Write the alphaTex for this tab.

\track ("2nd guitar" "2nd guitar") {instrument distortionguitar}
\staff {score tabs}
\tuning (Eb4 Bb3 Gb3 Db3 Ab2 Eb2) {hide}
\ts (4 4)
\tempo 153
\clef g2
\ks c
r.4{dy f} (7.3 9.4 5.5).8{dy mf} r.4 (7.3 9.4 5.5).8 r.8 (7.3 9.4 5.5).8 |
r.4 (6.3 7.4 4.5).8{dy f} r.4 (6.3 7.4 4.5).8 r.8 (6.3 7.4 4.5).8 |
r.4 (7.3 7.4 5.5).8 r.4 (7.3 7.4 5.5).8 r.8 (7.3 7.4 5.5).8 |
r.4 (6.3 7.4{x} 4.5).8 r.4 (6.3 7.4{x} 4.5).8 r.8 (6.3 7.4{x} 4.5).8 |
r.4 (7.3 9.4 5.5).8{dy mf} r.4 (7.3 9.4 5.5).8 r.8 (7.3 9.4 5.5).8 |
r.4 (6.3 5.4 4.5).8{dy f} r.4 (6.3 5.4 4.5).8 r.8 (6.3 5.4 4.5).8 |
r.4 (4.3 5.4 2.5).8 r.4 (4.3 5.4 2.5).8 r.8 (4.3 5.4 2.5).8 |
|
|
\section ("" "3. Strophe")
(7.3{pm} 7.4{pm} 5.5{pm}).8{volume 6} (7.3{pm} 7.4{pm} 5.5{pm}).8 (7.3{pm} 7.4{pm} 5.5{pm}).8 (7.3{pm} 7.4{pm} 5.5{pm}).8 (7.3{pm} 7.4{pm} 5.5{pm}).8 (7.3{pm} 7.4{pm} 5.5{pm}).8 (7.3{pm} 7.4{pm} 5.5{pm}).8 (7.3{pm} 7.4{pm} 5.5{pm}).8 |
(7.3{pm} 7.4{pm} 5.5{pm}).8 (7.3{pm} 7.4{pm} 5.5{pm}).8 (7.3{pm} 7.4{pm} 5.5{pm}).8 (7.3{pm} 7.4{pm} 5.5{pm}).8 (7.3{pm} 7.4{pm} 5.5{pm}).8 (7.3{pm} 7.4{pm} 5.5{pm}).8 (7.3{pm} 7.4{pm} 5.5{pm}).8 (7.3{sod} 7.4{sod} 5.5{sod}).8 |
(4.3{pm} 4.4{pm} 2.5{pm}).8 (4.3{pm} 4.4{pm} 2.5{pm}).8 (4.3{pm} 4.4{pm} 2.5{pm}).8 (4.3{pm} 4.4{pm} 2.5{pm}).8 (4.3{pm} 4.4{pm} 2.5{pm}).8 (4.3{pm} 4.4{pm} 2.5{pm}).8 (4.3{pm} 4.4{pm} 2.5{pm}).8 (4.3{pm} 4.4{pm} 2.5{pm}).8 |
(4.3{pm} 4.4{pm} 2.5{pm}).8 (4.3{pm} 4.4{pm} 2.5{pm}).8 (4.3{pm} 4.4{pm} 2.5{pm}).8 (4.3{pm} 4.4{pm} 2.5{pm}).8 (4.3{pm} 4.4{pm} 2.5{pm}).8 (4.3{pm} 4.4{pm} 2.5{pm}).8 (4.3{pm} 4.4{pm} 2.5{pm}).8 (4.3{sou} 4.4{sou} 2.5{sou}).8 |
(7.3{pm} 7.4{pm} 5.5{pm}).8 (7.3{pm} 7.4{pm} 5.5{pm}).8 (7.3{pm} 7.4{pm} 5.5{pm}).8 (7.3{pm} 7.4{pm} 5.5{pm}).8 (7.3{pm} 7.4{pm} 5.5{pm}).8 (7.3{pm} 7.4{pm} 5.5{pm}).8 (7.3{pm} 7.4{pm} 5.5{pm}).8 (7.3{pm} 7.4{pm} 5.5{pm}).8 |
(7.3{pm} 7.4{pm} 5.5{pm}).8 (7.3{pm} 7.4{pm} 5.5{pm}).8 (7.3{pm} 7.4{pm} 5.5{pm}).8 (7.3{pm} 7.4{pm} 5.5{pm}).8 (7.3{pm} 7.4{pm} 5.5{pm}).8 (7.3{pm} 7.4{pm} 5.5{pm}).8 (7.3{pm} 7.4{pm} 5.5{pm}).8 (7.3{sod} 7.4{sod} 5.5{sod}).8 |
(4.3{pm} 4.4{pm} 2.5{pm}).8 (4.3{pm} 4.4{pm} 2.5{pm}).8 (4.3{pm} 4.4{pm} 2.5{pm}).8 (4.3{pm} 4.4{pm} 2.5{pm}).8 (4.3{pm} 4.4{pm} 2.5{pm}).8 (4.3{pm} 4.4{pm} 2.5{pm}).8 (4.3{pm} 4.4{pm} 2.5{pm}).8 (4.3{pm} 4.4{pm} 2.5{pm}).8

:: Instructions to follow ::
Gather each line of the records above that contains the string "instrument".

:: The solution ::
\track ("2nd guitar" "2nd guitar") {instrument distortionguitar}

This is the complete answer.